++++ EXCERPTED PASSAGE ++++
ActiveMQ redelivered means delivered to a amq consumer, not delivered
to the end user. see:
https://issues.apache.org/activemq/browse/AMQ-1952
2009/1/13 IBeaumont <ibeaum...@categoric.com>:
Hi Gary,
Thanks for the feedback.
As you can see from my stack traces earlier in jconsole, the consumers
are
stuck on pulling messages from the queues, they are in:
org.apache.activemq.MessageDispatchChannel.dequeue
The reason I've ended up with the settings I have as so far they seem to
be
give me the desired results (apart from this last problem). Maybe it
would
be easier to explain the behaviur I need and someone might be able to
advise
on the best settings...
So most messages sent are persistent, and I need to process every
message -
I can't afford to drop any. I may have slow "consumers", and I might be
putting messages on to the queues at a far greater rate than they can
get
processed (I want any available harddisk space to be used for message
storage). There are a a number of consumers and producers, and a number
of
different queues.
++++ RECORD SET ++++
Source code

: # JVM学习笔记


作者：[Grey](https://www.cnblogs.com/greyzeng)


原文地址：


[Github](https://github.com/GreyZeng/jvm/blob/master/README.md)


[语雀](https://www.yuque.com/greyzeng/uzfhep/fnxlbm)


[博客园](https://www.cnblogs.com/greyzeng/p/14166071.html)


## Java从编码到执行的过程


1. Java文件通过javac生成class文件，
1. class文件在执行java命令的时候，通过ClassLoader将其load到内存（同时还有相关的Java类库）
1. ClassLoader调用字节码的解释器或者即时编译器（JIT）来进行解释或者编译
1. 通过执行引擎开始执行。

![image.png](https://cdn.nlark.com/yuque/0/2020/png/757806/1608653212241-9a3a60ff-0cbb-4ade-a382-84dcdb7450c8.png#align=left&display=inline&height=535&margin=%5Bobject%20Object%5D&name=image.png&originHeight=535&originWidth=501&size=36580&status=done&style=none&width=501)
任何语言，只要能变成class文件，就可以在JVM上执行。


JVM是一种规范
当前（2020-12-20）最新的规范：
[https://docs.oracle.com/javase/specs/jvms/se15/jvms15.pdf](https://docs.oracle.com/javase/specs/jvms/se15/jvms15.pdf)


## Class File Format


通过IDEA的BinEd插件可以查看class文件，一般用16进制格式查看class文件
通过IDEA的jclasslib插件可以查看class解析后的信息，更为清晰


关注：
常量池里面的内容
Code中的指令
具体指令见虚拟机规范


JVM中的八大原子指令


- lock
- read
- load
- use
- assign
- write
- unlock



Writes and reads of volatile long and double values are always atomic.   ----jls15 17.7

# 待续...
++++
PROBLEMS TO WORK ON:
• 1. Answer these questions about the ActiveMQ excerpt:
(a) According to the excerpt, what does "redelivered" mean in ActiveMQ?
(b) In which method are the consumers stuck while pulling messages from the queues?
(c) What does the writer want any available hard disk space to be used for?
• 2. Carry the ActiveMQ excerpt forward from its final sentence, keeping the same writer's voice and topic.

ANSWER SET:
• 1.
(a) Delivered to an AMQ consumer, not delivered to the end user.
(b) org.apache.activemq.MessageDispatchChannel.dequeue
(c) Message storage.

• 2.
The pre-fetch size was set to zero to overcome an issue I was having
with
redelivery count. Our application uses the JMS redelivered to see if it
has
already tried processing the message. Using a pre-fetch size bigger
than 0
was causing me some issues with this. Out of interest, do you know what
happens to messages that are pre-fetched and then the consumer dies. Do
they get flagged as redelivered when a new consumer picks them up?
Gary Tully wrote:
A good place to start is with JCosole, to have a look at the queues
and consumers to see how many messages are currently in the queues.
The broker is configured with producerFlowControl="false", using TCP, a
pre-fetch size of 0 and I've also set sendFailIfNoSpace="true".
The sendFailIfNoSpace is disabled if producerFlowControl==false, so
your producers will hang if memory for the queues are exhausted.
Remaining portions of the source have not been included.